Savaşın şiddetle sürdüğü sıralarda Teğmen Ali bir şarapnelle yaralanır ve sol tarafı gider. Alman subay ölüm ânında insanın çıldırma noktasına gelebileceği fikriyle Teğmen Ali’ye sarılır ve «Ölmeyeceksin! Ölmeyeceksin!” diye teselli edici telkinlerde bulunmaya çalışır. O arada Teğmen Ali bir yere gülerek bakıyordur. Kendisine sarılan Alman subayına «Öleceğim! Bırak beni! Bak Hazreti Resûlullah bana kollarını açmış, beni çağırıyor!” der. Alman subayın Teğmen Ali’nin oğlu Hüseyin’e anlattığı şey ürperticidir. «Babanın bir şey gördüğünü onun gözlerinden anlıyordum. Ama baktığı yere bakınca ben hiçbir şey görmüyordum. Ama onun gördüğünü gayet iyi biliyorum!”

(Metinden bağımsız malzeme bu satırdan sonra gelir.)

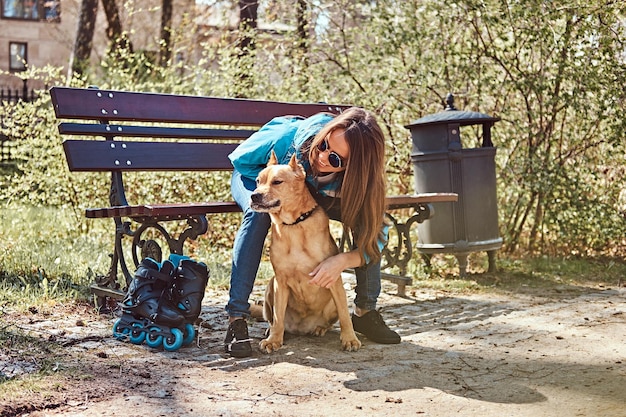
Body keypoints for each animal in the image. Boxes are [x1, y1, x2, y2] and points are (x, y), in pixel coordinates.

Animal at [250, 150, 360, 352]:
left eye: (277, 182)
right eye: (258, 181)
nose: (254, 196)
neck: (294, 225)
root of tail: (301, 329)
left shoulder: (333, 278)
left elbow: (345, 315)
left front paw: (350, 338)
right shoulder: (280, 282)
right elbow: (277, 316)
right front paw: (274, 340)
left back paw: (320, 328)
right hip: (270, 288)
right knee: (273, 319)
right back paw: (272, 331)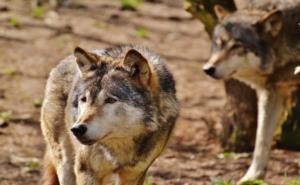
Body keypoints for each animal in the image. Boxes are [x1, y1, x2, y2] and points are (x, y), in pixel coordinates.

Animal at [39, 45, 178, 185]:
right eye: (84, 99)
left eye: (110, 100)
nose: (77, 129)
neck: (119, 146)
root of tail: (63, 62)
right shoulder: (86, 171)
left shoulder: (134, 175)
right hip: (65, 164)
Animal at [203, 2, 300, 184]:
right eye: (218, 44)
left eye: (236, 46)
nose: (207, 69)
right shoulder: (270, 93)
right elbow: (261, 140)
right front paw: (252, 177)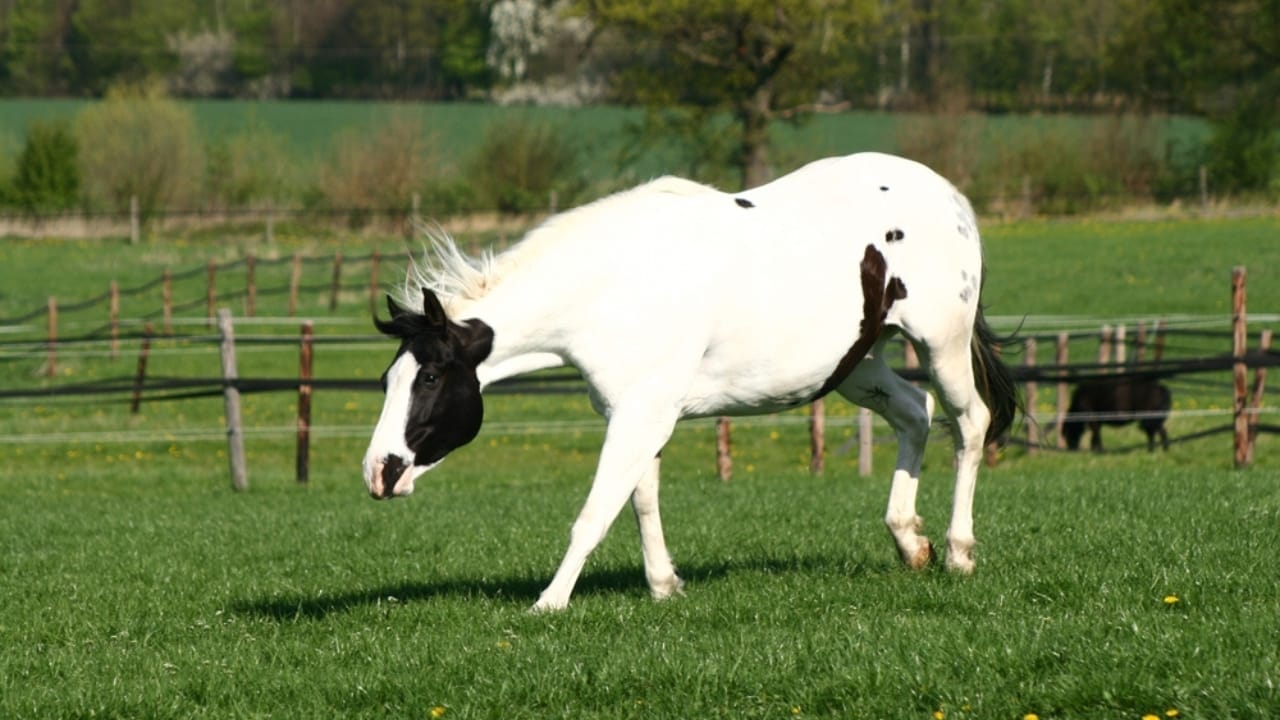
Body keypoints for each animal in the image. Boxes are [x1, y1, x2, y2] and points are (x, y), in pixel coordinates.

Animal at [362, 152, 1021, 612]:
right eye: (390, 378)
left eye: (431, 376)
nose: (378, 473)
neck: (611, 283)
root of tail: (949, 195)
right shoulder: (635, 412)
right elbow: (641, 501)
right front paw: (663, 586)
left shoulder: (640, 417)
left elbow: (596, 512)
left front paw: (549, 603)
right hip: (856, 367)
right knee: (915, 411)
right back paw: (909, 542)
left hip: (941, 345)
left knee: (970, 424)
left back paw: (958, 552)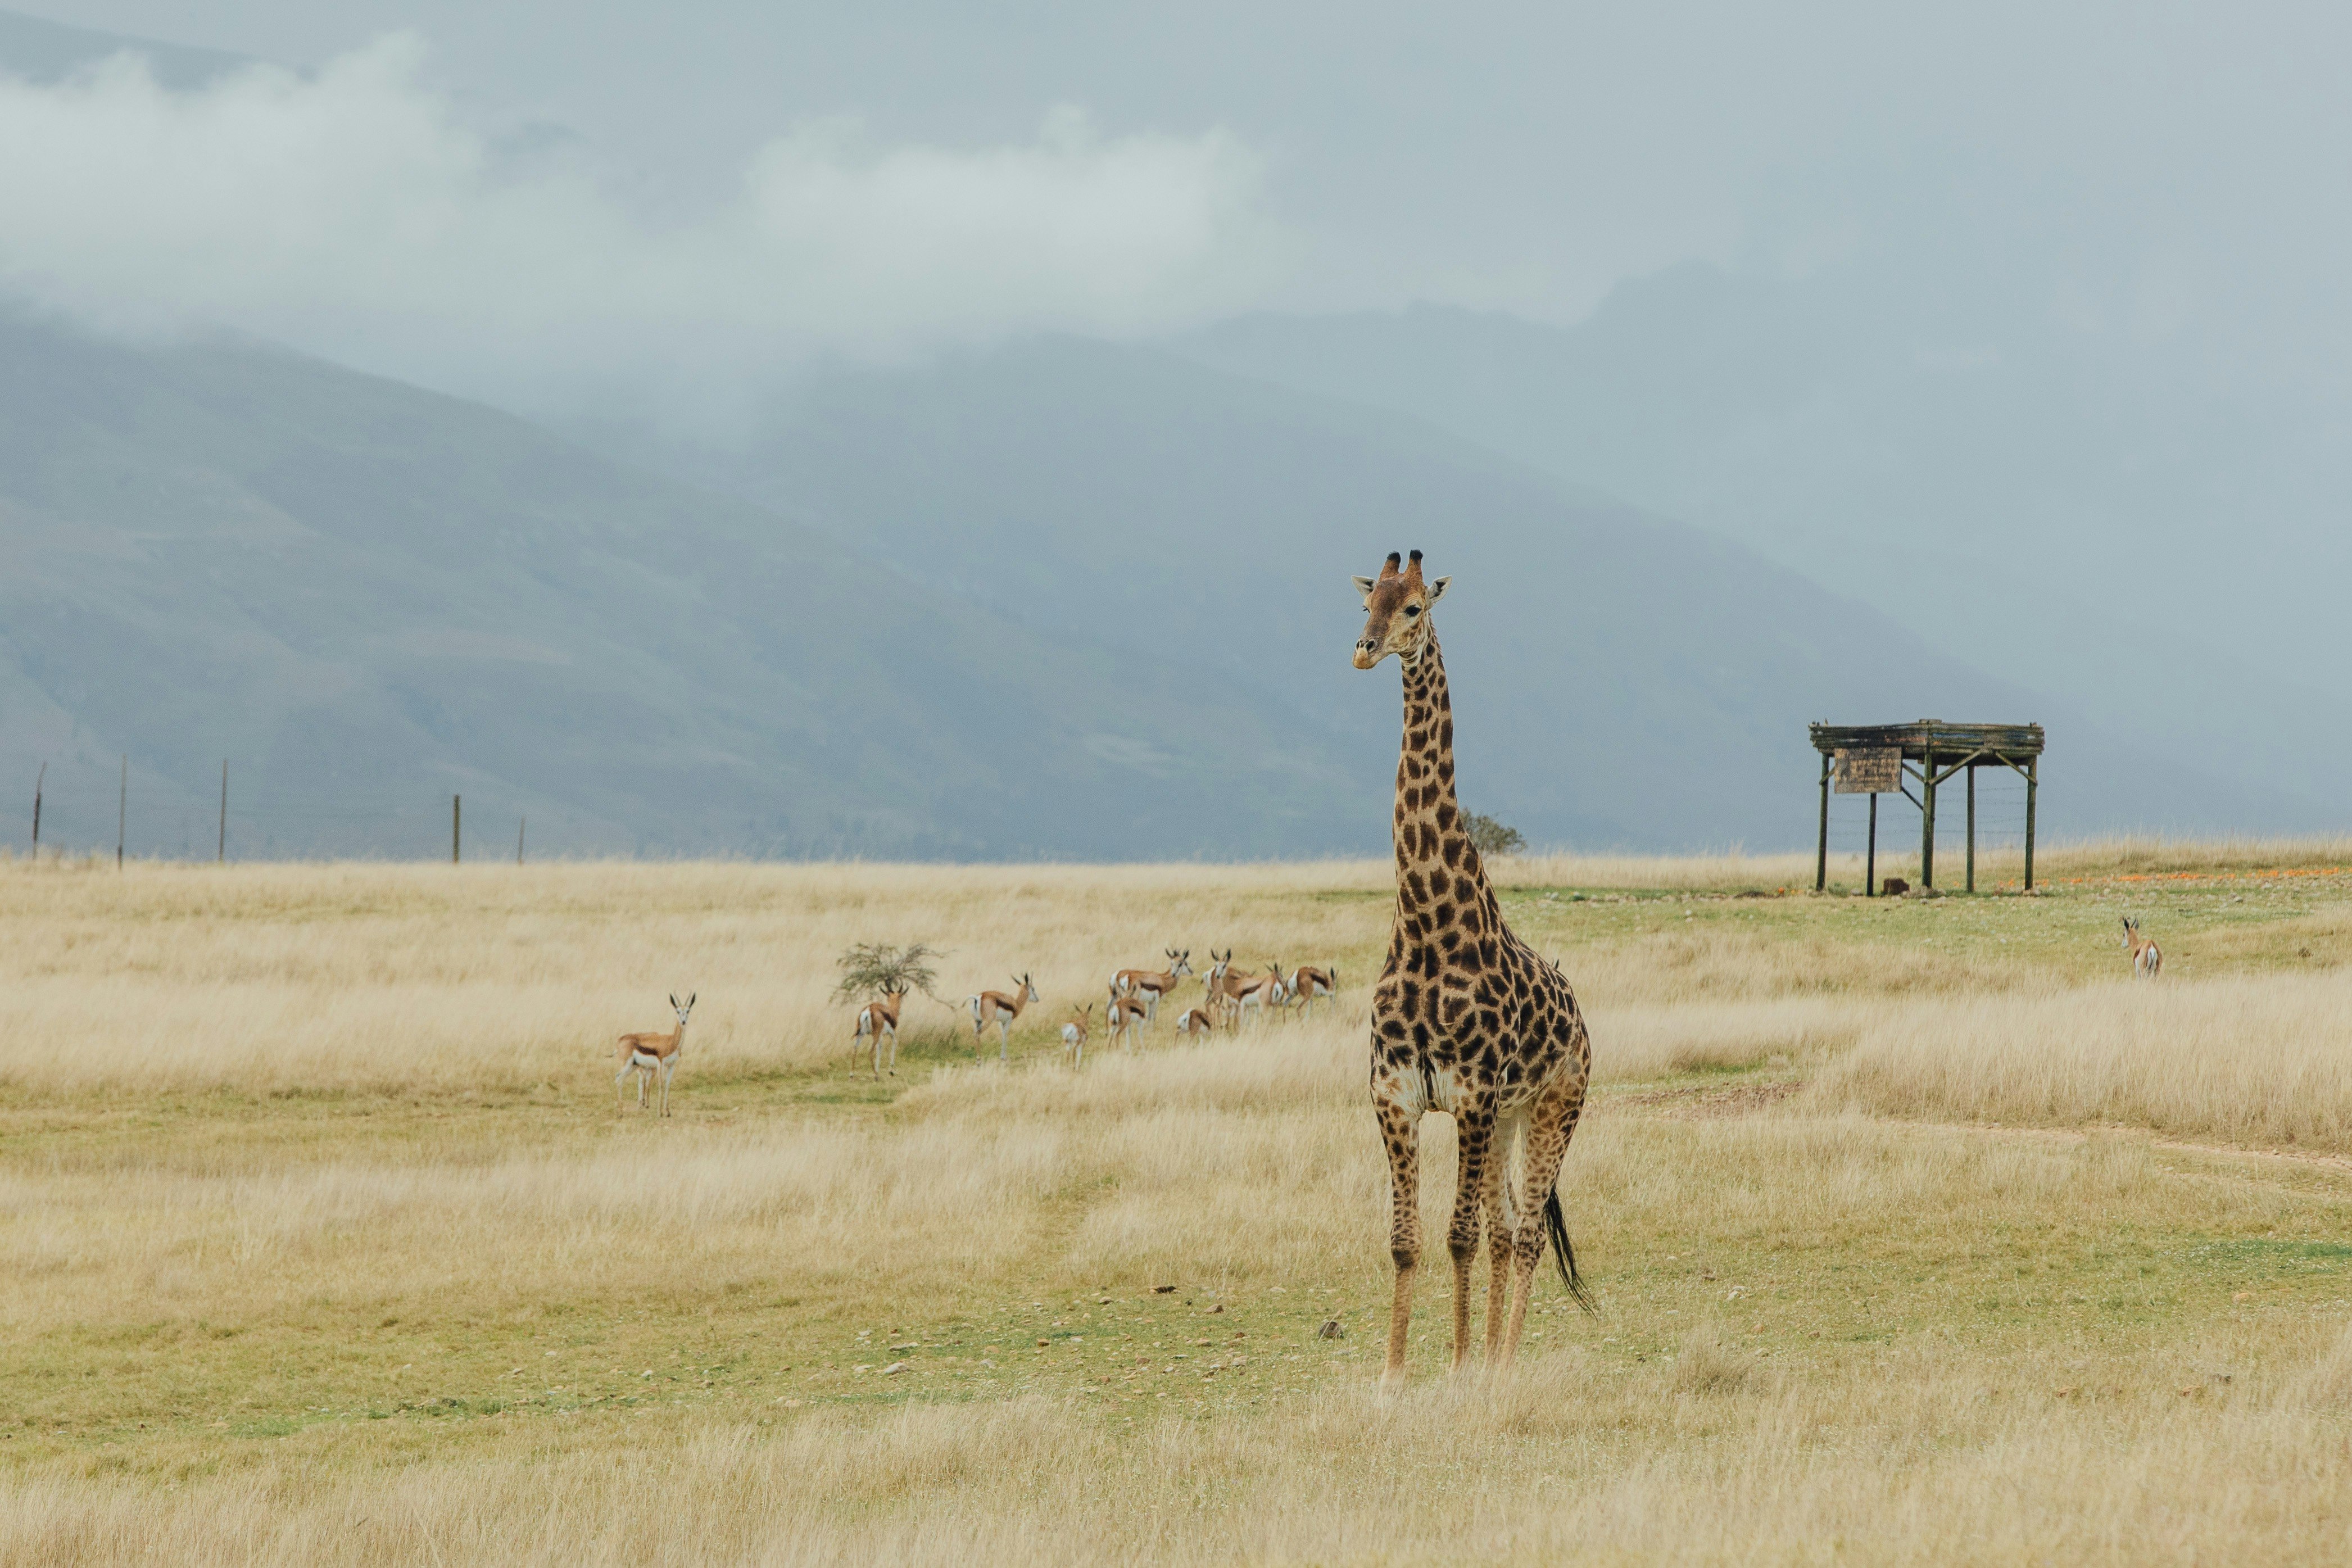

Batan gemilerimiz dururken...
Niyazi Ağabey’e bir televizyon kanalında Çanakkale Savaşları esnasında batan İngiliz gemilerinin tanıtıldığını ve bu batıklar içinde çekim yapılarak gösterildiğini söylüyorum. Buruk bir gülümseme yayılıyor dudaklarına. - Oysa Muavenet ve Mesudiye’miz var bizim. Onları niye çekmiyorlar ki? diye soruyor ve ekliyor: - Churchill, “Tophaneli Hakkı’nın yaptığını son 400 yıllık savaş tarihinde kimse yapmamıştır” diyor. Tophaneli Hakkı, Nusret mayın gemimizin komutanı. Bir gecede Karanlık Limanı’nı mayınla döşeyip savaşın kaderinde önemli bir rol oynuyor. İngilizler bölgenin mayınlanmadığı raporunu alırlar ve büyük gemilerini bölgeye sokarlar fakat Nusret mayın gemisi bir gecede bütün o bölgeleri mayınlamıştır. İngilizlerin kayıpları büyüktür. Komutan De Robeck, Karanlık Limanı’nda mayın bulunmadığı raporunu verenleri kurşuna
dizdirir. Daha sonra Nusret mayın gemisinin bir gecede mayınladığı anlaşılınca İngiliz devleti bu kurşuna dizilen askerlerin ailelerinden özür diler ve maaş bağlar.
Nusret mayın gemisi
Nusret mayın gemisi ile ilgili, bir ajansın 15 Mart 1999 tarihli haberinden canalıcı satırlar: “1957 ve 1966 yıllarında tadilat geçirerek kuru yük gemisi olarak kullanılan İngilizlerin batıramadığı Nusret mayın gemisi, yanlış yükleme sonucu Mersin Limanı’nın derinliklerine gömülmüştü. 6-7 ay su altında kalan gemi, yapılan çalışmalar sonucu çıkarılarak liman içinde bulunan balıkçı barınağına çekilmiş. ... Her tarafını yosun bağlayan ve tıpkı bir harabe görünümünde olan Çanakkale Zaferi’nin baş kahramanı Nusret mayın gemisinin ziyaretçileri ise, o civarda oynayan çocuklar.”
Zaman geçiyor, söz uzuyor. Çanakkale’nin bugün isimleri unutulmuş kahramanlarından ve bir nice kahredici şeyden konuşuyoruz. Dayanılacak gibi değil. İçimizdeki kahırla ayrılıyorum Mehmed Niyazi Ağabey’in yanından.